The concept behind bisecting is that of binary search: Find a known, good starting point and couple it with the known, bad ending point. Next, take a point in the middle, test that, and if it passes the tests it becomes the new latest known good starting point. Each such bisection halves the range of suspect patches. Similarly, the list of suspects is halved when the test version fails the test. By repeating this a few times (at most ten times in the case of 1,000 patches), the set of culpable patches will shrink to (hopefully) one.
As first step, check out Linus’ git tree:
$ git clone git://git.kernel.org/pub/scm/linux/kernel/git/torvalds/linux-2.6
This is the trunk, and assuming it’s bad (you just tested it after all), the following commands inform git of the problem:
# start bisection
$ git bisect start
# tell git that the current version is bad
$ git bisect bad
The next step is to find the last known, good version. Let’s assume that the 2.6.23 kernel is known to be good:
$ git bisect good v2.6.23
This forces git to choose a middle point. You can now compile the kernel and test it. If the test is successful, enter:
$ git bisect good
Or, if it fails the test, type:
$ git bisect bad
Either command causes git to pick a new “middle point”, leading to another compile and test cycle — until there’s only one commit left. The “git bisect log” command can then be used to report all the steps you performed.
Examples of Regression Intervention
During the development of 2.6.15, a scheduler cleanup was merged that accidentally changed behavior, cuasing the scheduler to not balance workload properly. The error was most noticeable on Itanium systems, and the Volano benchmark degraded 60 percent. The LKP project quickly identified the cause and reported the problem. The next release candidate kernel had the issue fixed.
During 2.6.21 development, a change was made to the CFQ I/O scheduler intended to be an optimization. However the new behavior actually slowed performance 15 percent for multithreaded, read/write I/O (while working beautifully for single-threaded I/O). The LKP team worked with Jens Axboe (the Linux block and CFQ maintainer) on this issue with the end result that 2.6.22 reverses the regression and shows a 2 percent improvement.
True Tales of Regressions
Sadly, not all regressions can be prevented, even when identified. A recent example was a change in the Linux TCP/IP stack where the kernel started to send more ACK packets than before. These extra packets cost performance (sending packets takes work and takes away bandwidth from other packets).

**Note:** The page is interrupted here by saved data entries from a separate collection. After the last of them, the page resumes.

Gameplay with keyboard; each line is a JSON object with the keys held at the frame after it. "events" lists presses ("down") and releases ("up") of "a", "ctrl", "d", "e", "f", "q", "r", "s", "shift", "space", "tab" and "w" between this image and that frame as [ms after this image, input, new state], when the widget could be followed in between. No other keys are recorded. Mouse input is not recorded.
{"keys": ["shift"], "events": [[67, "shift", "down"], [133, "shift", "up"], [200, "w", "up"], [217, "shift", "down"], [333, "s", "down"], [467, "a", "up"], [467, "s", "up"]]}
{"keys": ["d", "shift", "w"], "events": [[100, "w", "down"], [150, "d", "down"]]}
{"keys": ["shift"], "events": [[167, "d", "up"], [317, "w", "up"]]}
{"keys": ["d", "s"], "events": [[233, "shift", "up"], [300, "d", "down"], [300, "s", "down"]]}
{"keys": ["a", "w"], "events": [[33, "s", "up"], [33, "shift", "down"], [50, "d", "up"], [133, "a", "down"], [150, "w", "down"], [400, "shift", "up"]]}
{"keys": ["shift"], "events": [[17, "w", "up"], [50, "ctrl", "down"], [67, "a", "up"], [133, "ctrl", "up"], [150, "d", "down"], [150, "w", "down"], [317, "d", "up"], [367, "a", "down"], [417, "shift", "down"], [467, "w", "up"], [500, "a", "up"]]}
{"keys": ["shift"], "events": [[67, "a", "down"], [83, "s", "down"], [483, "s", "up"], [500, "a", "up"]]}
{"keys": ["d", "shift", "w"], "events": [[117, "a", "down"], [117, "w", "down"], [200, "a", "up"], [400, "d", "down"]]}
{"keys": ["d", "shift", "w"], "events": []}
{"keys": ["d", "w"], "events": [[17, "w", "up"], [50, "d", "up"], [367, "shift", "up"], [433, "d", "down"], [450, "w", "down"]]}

However, the change was made intentionally to fix a correctness bug where Linux in some cases didn’t send the packets that it was supposed to send, according to the protocol. Of course, everyone prefers a reliable TCP/IP connection over one that is a little bit faster but unreliable.
Another recent change that caused a benchmark regression was a virtual memory tunable change. The VM has a tunable that controls when background disk I/O starts to happen. The tunable is expressed as a percentage of memory that would need to go to disk. This percentage used to be set at 40 percent: if 40 percent of the memory in a system was modified, the kernel would start sending data to the disk. Recently, Linus changed the default value of this percentage to 10 percent.
After the change, some of the benchmarks started to show lower performance. Linus and Andrew Morton investigated the issue when the LKP team brought it up, and concluded that, in this case, the benchmark behavior was artificial and not representative of real-world applications. In addition, the new setting of 10 percent would improve system behavior for real people by having a much smoother I/O pattern, rather than a chunky I/O pattern.
Much like beauty, benchmarks depend on the eye of the beholder.